And although women may feel empowered but their wages are low in comparison to their male counterpart. Just a small number of women work in stores, factories, companies, rest work in the informal sector which is very important for women. There is an estimate that around 90 percent of working women are involved in informal sector. These jobs are unskilled and low paid but still they feel empowered.
Globalisation offers women abundant opportunities but new and unique challenges as well. Organisations have been founded and created to protect the rights of women all over the world. With the rise of NGOs in the 21st century, the role of women in the globalisation process in Pakistan has changed.
Gender inequality arises from many causes and is of different kinds. It is particularly difficult to determine which types of inequality are being eradicated by impacts of globalisation and which are intensified. Gender inequality has more costs in an incorporated world. Women have to work much harder to get equal status in the society. And it appears globalisation seems to have a negative impact on women.
In several cases women are playing a dual role, they are not just caretakers but also a bread winner and economic contributor for their families - but society does not want to accept this truth. In Pakistani culture, most people think that if a woman chooses to be a working woman, it will badly affect their family and children. But it’s not true in all cases. In reality, globalisation is giving a free rein to competition between women and men.
Women play a dual role as they move to work places but their household duties have not been reduced. They are not paid for household tasks. Even though some women like the freedom brought on by delays in marriage, this independence lead to a huge problem of not finding a husband in an older age as compared to early ages.
Professionally, women suffer too. Long working hours as bread winners along with attending household tasks like cooking, baby care which become obstacles in their performance and in the way of success. Women further suffer as they receive lower wages as compared to men. Due to sexual harassment at work place, many women resist to work.
Surely, globalisation has paved many paths for women to progress and endorsed equality between the genders but it has created negative effects for women specifically. Gender differences in endowments, access to productive inputs and agency have muted positive impacts and added to inequalities between men and women and within women too.
The urban-rural divide further fragments role of women in professional areas. For example, due to low literacy rate and less awareness women in rural areas are more exploited as compared to women in urban areas.
Low literacy rate has limited women’s access to new employment opportunities. In agricultural field, higher educational rate have a positive impact on productivity, it improves farmer’s ability to adopt new techniques for improving production. But because of low literacy rate, female agrarians experience more limitations in gaining access to international markets as compared to males. If no family member supports them or take on their burden, it can prevent women from seizing new opportunities in the commercial sector.
Women deprived of property rights and their inadequate access to productive involvements also limits any benefits from trade opportunity. Gender norms for freedom of movement and women role in trade and industrial sphere can have an excessive emotional impact on women’s access to technology. At home, men mostly regulate television remotes, radios, and mobile phones.

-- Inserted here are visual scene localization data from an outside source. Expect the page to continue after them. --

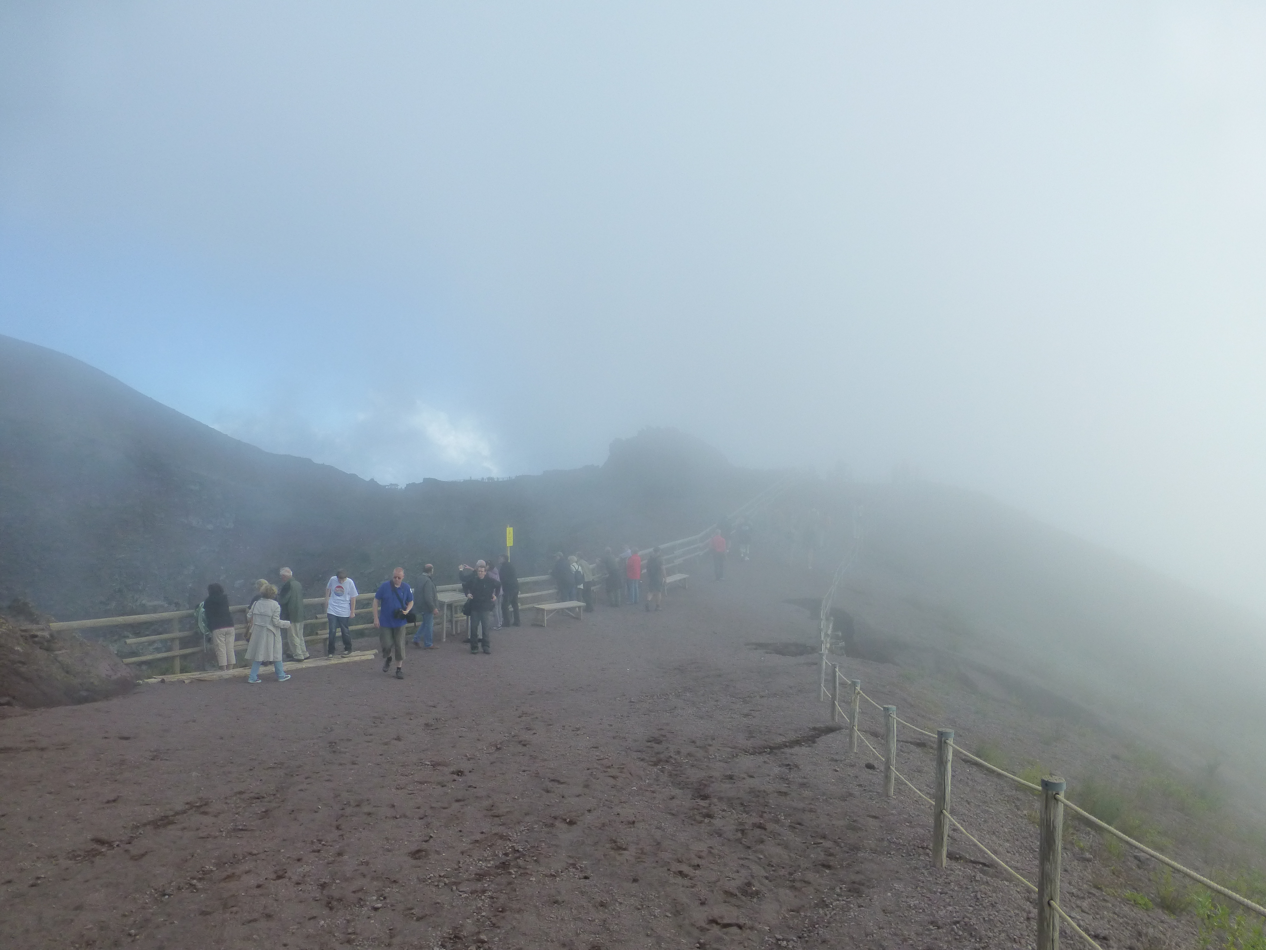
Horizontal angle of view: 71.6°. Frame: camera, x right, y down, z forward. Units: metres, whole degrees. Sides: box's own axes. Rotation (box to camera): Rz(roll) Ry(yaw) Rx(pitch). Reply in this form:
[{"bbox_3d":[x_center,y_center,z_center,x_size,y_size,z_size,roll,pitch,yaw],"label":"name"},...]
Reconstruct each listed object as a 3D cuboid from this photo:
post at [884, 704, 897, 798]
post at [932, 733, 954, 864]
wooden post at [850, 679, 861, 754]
[{"bbox_3d":[2.499,2.690,8.550,0.120,0.857,0.120,1,2,0],"label":"post"},{"bbox_3d":[2.219,2.323,6.300,0.116,0.981,0.116,1,2,0],"label":"post"},{"bbox_3d":[2.810,3.049,11.100,0.115,0.886,0.115,1,2,0],"label":"wooden post"}]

At work, men think that women cannot learn to operate electronic equipment. Gender inequalities increases because women are paid less and in some cases they have to give all her earnings to their family.
In agricultural fields, the gender impact on trade fluctuates according to the variety of agriculture and region. For example in Asia and Latin America, women practically do not have any rights in the agricultural infrastructure. The farmer’s chance to move in the export sector leads to conflicts in case of gender because the profits are constantly biased against women.
Export opportunities are not open for women all over the world. In some countries, women can move into the international market like men, but it is observed that in some countries women adjust slower than men to the export opportunities.
Women have not only found their space in work places but also need it in governance. The voice of women is increasingly heard in parliament and courts. Women in the west fought for over a century to get particular basic rights, like the right to vote, but the constitution of Pakistan gave women equal rights with men from the start. Unluckily, women in this country are mostly not aware of their rights because of low literacy rate and the oppressive traditions. Media has also played an incredible role in advancement of women’s standard of living.